DATASET EXTRACT:

-=-=-

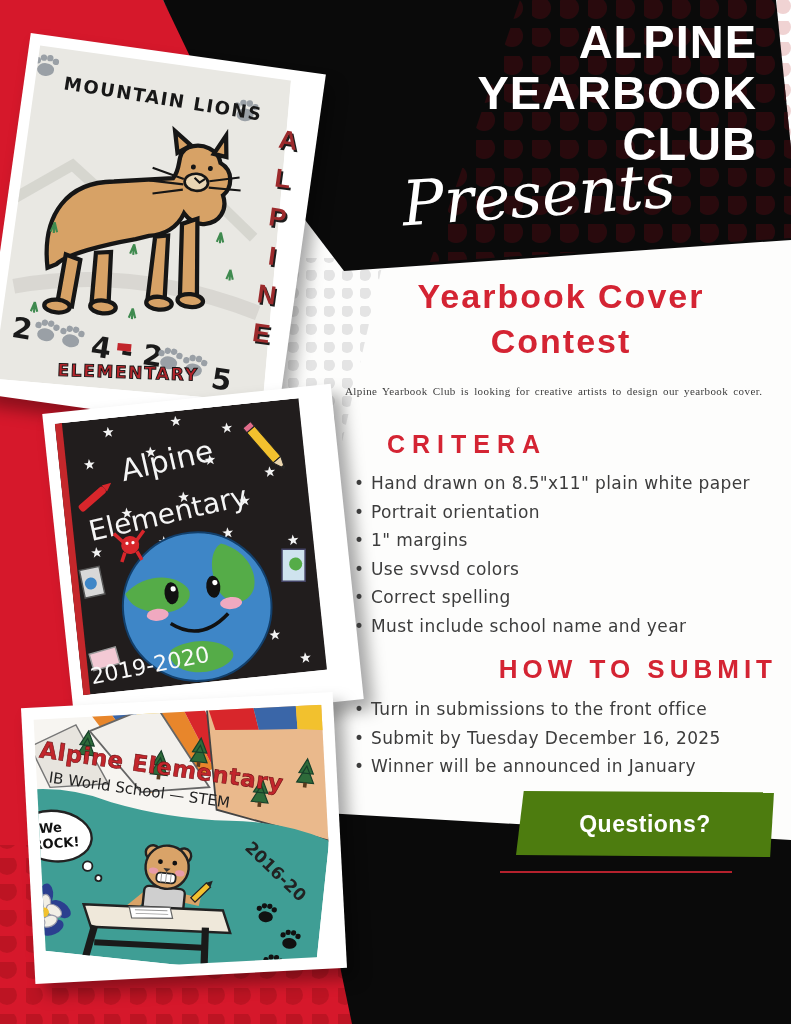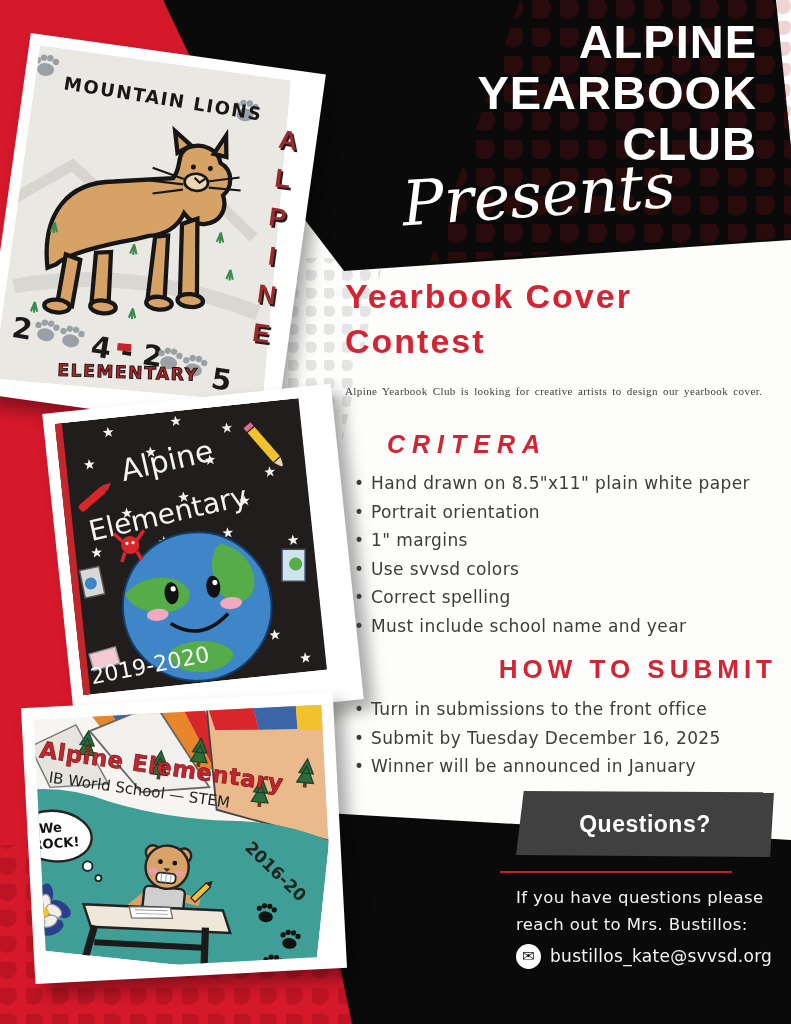--- a/index.html
+++ b/index.html
@@ -10,36 +10,36 @@
   
   .titleblock{position:absolute;right:34px;top:16px;z-index:3;text-align:right;}
   .titleblock .tline{font-family:"Liberation Sans",sans-serif;font-weight:bold;
     font-size:47px;line-height:51px;color:#ffffff;letter-spacing:1px;}
   .presents{position:absolute;left:402px;top:158px;z-index:3;color:#ffffff;
     font-family:"DejaVu Serif",serif;font-style:italic;font-size:62px;
     transform:rotate(-4deg);}
 
   
   .content{position:absolute;left:345px;top:274px;width:432px;z-index:3;}
-  .contest-heading{margin:0;font-family:"Liberation Sans",sans-serif;
+  .contest-heading{margin:0;text-align:center;font-family:"Liberation Sans",sans-serif;
     font-weight:bold;font-size:34px;line-height:45px;color:#d42433;letter-spacing:2px;}
   .intro{margin:14px 0 0 0;color:#3c3c3c;font-size:11px;line-height:26px;
     letter-spacing:0.4px;word-spacing:2px;font-family:Liberation Serif, serif;}
   .crit-heading{margin:26px 0 0 42px;font-family:"Liberation Sans",sans-serif;
-    font-weight:bold;font-size:25px;color:#d42433;letter-spacing:7px;font-style:italic;}
+    font-weight:bold;font-size:25px;color:#d42433;letter-spacing:7px;}
   .submit-heading{margin:14px 0 0 0;text-align:right;font-family:"Liberation Sans",sans-serif;
     font-weight:bold;font-size:26px;color:#d42433;letter-spacing:5px;}
   ul.bullets{margin:10px 0 0 0;padding:0 0 0 26px;list-style:none;}
   ul.bullets li{position:relative;color:#3c3c3c;font-size:17px;line-height:28.5px;
     letter-spacing:0.4px;}
   ul.bullets li::before{content:"•";position:absolute;left:-17px;color:#3c3c3c;}
 
   
   .q-banner{position:absolute;left:516px;top:791px;width:258px;height:66px;z-index:4;
-    background:#404040;display:flex;align-items:center;justify-content:center;
+    background:#4d7c0f;display:flex;align-items:center;justify-content:center;
     clip-path:polygon(3% 0%,100% 2%,98.5% 100%,0% 97%);cursor:pointer;}
   .q-banner span{color:#ffffff;font-family:"Liberation Sans",sans-serif;
     font-weight:bold;font-size:23px;letter-spacing:0.5px;}
   .divider{position:absolute;left:500px;top:871px;width:232px;height:2px;
     background:#b5212d;z-index:4;}
   .contact{position:absolute;left:516px;top:884px;z-index:4;color:#f4f4f4;
     font-size:16.5px;line-height:27px;letter-spacing:0.4px;}
   .email-row{display:flex;align-items:center;margin-top:5px;}
   .email-icon{display:inline-flex;align-items:center;justify-content:center;
     width:25px;height:25px;border-radius:50%;background:#ffffff;color:#111;
@@ -133,28 +133,20 @@
       <li>Turn in submissions to the front office</li>
       <li>Submit by Tuesday December 16, 2025</li>
       <li>Winner will be announced in January</li>
     </ul>
   </section>
 
   <div class="q-banner">
     <span>Questions?</span>
   </div>
   <div class="divider"></div>
-  <div class="contact">
-    <div>If you have questions please</div>
-    <div>reach out to Mrs. Bustillos:</div>
-    <div class="email-row">
-      <span class="email-icon">✉</span>
-      <a class="email">bustillos_kate@svvsd.org</a>
-    </div>
-  </div>
 
   <figure class="photo" id="photo1" style="margin:0">
     <div class="inner">
       <svg width="254" height="320" viewBox="0 0 252 318">
         <defs>
           <g id="pawGray">
             <ellipse cx="0" cy="3" rx="8" ry="6" fill="#9aa0a6"></ellipse>
             <circle cx="-8" cy="-5" r="3" fill="#9aa0a6"></circle>
             <circle cx="-2.5" cy="-8" r="3" fill="#9aa0a6"></circle>
             <circle cx="3.5" cy="-8" r="3" fill="#9aa0a6"></circle>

-=-=-

PROBLEM: In full and without error, repeat the listing above, omitting its images.

EXERCISE RESPONSE:
--- a/index.html
+++ b/index.html
@@ -10,36 +10,36 @@
   
   .titleblock{position:absolute;right:34px;top:16px;z-index:3;text-align:right;}
   .titleblock .tline{font-family:"Liberation Sans",sans-serif;font-weight:bold;
     font-size:47px;line-height:51px;color:#ffffff;letter-spacing:1px;}
   .presents{position:absolute;left:402px;top:158px;z-index:3;color:#ffffff;
     font-family:"DejaVu Serif",serif;font-style:italic;font-size:62px;
     transform:rotate(-4deg);}
 
   
   .content{position:absolute;left:345px;top:274px;width:432px;z-index:3;}
-  .contest-heading{margin:0;font-family:"Liberation Sans",sans-serif;
+  .contest-heading{margin:0;text-align:center;font-family:"Liberation Sans",sans-serif;
     font-weight:bold;font-size:34px;line-height:45px;color:#d42433;letter-spacing:2px;}
   .intro{margin:14px 0 0 0;color:#3c3c3c;font-size:11px;line-height:26px;
     letter-spacing:0.4px;word-spacing:2px;font-family:Liberation Serif, serif;}
   .crit-heading{margin:26px 0 0 42px;font-family:"Liberation Sans",sans-serif;
-    font-weight:bold;font-size:25px;color:#d42433;letter-spacing:7px;font-style:italic;}
+    font-weight:bold;font-size:25px;color:#d42433;letter-spacing:7px;}
   .submit-heading{margin:14px 0 0 0;text-align:right;font-family:"Liberation Sans",sans-serif;
     font-weight:bold;font-size:26px;color:#d42433;letter-spacing:5px;}
   ul.bullets{margin:10px 0 0 0;padding:0 0 0 26px;list-style:none;}
   ul.bullets li{position:relative;color:#3c3c3c;font-size:17px;line-height:28.5px;
     letter-spacing:0.4px;}
   ul.bullets li::before{content:"•";position:absolute;left:-17px;color:#3c3c3c;}
 
   
   .q-banner{position:absolute;left:516px;top:791px;width:258px;height:66px;z-index:4;
-    background:#404040;display:flex;align-items:center;justify-content:center;
+    background:#4d7c0f;display:flex;align-items:center;justify-content:center;
     clip-path:polygon(3% 0%,100% 2%,98.5% 100%,0% 97%);cursor:pointer;}
   .q-banner span{color:#ffffff;font-family:"Liberation Sans",sans-serif;
     font-weight:bold;font-size:23px;letter-spacing:0.5px;}
   .divider{position:absolute;left:500px;top:871px;width:232px;height:2px;
     background:#b5212d;z-index:4;}
   .contact{position:absolute;left:516px;top:884px;z-index:4;color:#f4f4f4;
     font-size:16.5px;line-height:27px;letter-spacing:0.4px;}
   .email-row{display:flex;align-items:center;margin-top:5px;}
   .email-icon{display:inline-flex;align-items:center;justify-content:center;
     width:25px;height:25px;border-radius:50%;background:#ffffff;color:#111;
@@ -133,28 +133,20 @@
       <li>Turn in submissions to the front office</li>
       <li>Submit by Tuesday December 16, 2025</li>
       <li>Winner will be announced in January</li>
     </ul>
   </section>
 
   <div class="q-banner">
     <span>Questions?</span>
   </div>
   <div class="divider"></div>
-  <div class="contact">
-    <div>If you have questions please</div>
-    <div>reach out to Mrs. Bustillos:</div>
-    <div class="email-row">
-      <span class="email-icon">✉</span>
-      <a class="email">bustillos_kate@svvsd.org</a>
-    </div>
-  </div>
 
   <figure class="photo" id="photo1" style="margin:0">
     <div class="inner">
       <svg width="254" height="320" viewBox="0 0 252 318">
         <defs>
           <g id="pawGray">
             <ellipse cx="0" cy="3" rx="8" ry="6" fill="#9aa0a6"></ellipse>
             <circle cx="-8" cy="-5" r="3" fill="#9aa0a6"></circle>
             <circle cx="-2.5" cy="-8" r="3" fill="#9aa0a6"></circle>
             <circle cx="3.5" cy="-8" r="3" fill="#9aa0a6"></circle>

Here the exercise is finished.